(TASK OBJECTIVE): Every line of the records that holds the word "layout" should be copied out.

(Stored data)
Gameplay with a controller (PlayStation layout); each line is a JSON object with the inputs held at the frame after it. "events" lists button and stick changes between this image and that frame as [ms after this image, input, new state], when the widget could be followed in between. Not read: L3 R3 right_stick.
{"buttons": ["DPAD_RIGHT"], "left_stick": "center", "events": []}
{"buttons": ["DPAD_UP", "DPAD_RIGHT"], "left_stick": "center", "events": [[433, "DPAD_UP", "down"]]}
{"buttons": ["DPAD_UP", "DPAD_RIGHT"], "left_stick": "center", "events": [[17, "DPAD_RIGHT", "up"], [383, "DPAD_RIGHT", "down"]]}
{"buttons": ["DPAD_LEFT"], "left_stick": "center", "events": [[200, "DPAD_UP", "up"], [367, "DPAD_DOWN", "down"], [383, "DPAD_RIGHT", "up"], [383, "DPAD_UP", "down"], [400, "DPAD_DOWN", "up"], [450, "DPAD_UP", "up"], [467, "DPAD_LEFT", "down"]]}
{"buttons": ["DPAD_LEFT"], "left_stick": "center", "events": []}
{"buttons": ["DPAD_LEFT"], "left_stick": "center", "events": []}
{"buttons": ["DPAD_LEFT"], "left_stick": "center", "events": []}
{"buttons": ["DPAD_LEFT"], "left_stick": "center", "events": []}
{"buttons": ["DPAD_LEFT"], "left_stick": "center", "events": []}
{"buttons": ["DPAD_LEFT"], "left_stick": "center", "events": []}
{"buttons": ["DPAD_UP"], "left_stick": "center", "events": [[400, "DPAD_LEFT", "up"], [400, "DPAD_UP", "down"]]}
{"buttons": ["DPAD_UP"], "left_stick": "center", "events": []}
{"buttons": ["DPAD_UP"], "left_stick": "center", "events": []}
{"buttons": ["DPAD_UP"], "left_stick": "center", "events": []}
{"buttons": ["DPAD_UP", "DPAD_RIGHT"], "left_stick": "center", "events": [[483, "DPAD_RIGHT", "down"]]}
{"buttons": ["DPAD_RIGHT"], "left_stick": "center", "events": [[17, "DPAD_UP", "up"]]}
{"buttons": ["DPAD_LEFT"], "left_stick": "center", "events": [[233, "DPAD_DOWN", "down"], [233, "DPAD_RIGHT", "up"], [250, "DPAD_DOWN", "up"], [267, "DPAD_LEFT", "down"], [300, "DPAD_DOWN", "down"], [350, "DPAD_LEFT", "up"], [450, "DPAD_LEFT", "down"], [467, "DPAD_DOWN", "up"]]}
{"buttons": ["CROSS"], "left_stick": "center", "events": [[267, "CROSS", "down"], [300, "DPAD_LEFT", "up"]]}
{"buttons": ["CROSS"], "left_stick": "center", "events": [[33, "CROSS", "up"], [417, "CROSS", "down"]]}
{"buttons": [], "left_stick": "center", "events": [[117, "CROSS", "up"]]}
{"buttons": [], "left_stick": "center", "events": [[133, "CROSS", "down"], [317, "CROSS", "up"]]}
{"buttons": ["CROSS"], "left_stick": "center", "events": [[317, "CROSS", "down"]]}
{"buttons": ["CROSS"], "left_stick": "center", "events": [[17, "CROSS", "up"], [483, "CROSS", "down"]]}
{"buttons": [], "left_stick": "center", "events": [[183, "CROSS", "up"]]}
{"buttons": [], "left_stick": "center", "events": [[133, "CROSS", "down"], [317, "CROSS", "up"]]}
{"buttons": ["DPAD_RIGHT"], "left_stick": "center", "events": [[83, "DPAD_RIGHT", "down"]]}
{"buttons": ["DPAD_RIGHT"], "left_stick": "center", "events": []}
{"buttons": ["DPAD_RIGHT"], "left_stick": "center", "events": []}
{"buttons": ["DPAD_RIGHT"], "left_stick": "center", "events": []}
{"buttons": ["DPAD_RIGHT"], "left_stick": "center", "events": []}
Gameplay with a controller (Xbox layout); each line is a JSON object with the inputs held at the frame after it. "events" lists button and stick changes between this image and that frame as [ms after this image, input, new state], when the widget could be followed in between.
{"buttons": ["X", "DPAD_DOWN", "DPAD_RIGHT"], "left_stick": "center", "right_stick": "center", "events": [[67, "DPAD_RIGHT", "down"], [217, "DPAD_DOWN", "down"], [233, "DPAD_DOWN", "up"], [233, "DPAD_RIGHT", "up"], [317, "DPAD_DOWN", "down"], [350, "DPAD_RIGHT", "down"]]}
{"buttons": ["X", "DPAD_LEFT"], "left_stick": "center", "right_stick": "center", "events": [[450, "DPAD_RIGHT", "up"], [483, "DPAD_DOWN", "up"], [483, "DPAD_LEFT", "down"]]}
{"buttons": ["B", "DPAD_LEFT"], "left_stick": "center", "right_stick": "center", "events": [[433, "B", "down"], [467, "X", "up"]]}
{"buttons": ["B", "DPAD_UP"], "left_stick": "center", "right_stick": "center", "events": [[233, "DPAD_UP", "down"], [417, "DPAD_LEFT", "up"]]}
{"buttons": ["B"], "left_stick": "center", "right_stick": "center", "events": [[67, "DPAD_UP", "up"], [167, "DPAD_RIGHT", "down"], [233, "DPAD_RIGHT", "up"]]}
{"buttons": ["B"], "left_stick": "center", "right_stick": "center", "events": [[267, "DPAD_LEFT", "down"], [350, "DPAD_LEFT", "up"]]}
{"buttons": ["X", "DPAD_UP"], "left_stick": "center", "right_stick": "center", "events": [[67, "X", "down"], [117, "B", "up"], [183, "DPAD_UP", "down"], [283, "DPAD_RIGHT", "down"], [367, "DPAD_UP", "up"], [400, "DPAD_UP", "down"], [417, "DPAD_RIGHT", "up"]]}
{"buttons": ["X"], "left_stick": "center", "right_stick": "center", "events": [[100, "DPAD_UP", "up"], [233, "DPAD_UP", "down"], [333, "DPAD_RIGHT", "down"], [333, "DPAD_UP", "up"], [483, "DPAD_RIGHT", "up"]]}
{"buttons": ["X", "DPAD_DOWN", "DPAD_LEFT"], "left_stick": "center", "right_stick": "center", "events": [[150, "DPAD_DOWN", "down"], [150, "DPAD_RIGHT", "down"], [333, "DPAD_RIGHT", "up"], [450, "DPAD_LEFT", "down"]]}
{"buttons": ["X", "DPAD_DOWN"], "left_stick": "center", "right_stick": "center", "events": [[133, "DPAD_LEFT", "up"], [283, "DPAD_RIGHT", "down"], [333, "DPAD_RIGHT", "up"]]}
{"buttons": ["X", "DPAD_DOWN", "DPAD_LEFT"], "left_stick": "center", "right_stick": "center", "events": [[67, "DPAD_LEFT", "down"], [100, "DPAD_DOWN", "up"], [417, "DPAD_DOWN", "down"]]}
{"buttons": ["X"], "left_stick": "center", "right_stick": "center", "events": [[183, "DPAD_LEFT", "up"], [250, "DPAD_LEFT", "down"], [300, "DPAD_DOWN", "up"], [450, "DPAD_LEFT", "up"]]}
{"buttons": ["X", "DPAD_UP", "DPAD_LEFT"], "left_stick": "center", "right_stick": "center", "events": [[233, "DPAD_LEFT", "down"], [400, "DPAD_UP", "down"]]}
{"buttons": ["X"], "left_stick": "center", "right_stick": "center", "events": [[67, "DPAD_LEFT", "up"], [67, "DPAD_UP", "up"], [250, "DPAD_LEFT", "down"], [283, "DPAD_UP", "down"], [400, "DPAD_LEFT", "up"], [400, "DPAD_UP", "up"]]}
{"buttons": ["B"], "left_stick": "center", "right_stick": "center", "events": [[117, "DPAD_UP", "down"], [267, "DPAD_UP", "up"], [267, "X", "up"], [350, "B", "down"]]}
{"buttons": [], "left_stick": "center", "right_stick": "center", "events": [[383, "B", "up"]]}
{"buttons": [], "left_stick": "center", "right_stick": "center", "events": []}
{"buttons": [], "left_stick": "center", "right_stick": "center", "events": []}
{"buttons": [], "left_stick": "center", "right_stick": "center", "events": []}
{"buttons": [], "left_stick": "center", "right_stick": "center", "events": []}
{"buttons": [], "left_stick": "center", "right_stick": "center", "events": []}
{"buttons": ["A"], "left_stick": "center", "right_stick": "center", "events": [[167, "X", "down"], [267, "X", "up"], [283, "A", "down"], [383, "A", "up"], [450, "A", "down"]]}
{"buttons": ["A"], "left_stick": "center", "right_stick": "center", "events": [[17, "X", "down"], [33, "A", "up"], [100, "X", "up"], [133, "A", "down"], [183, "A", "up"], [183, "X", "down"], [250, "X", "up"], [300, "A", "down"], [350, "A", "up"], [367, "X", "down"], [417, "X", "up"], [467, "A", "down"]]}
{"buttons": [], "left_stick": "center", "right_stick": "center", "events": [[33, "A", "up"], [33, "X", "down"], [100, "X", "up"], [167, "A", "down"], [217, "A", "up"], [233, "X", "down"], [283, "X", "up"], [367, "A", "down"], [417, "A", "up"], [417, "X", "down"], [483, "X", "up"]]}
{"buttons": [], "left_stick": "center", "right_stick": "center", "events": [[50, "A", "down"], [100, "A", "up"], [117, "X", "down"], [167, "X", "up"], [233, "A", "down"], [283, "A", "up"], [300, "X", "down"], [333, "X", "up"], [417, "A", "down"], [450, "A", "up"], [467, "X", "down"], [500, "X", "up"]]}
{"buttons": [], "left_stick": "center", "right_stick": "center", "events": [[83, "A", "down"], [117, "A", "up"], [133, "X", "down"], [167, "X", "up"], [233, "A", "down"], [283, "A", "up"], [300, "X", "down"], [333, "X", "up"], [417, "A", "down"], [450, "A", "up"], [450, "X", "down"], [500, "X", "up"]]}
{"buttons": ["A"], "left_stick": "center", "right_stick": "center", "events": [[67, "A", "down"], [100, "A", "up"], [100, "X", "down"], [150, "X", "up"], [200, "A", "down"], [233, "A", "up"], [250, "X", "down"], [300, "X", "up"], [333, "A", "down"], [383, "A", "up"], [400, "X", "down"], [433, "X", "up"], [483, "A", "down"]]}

(REPLY TO THE TASK):
Gameplay with a controller (PlayStation layout); each line is a JSON object with the inputs held at the frame after it. "events" lists button and stick changes between this image and that frame as [ms after this image, input, new state], when the widget could be followed in between. Not read: L3 R3 right_stick.
Gameplay with a controller (Xbox layout); each line is a JSON object with the inputs held at the frame after it. "events" lists button and stick changes between this image and that frame as [ms after this image, input, new state], when the widget could be followed in between.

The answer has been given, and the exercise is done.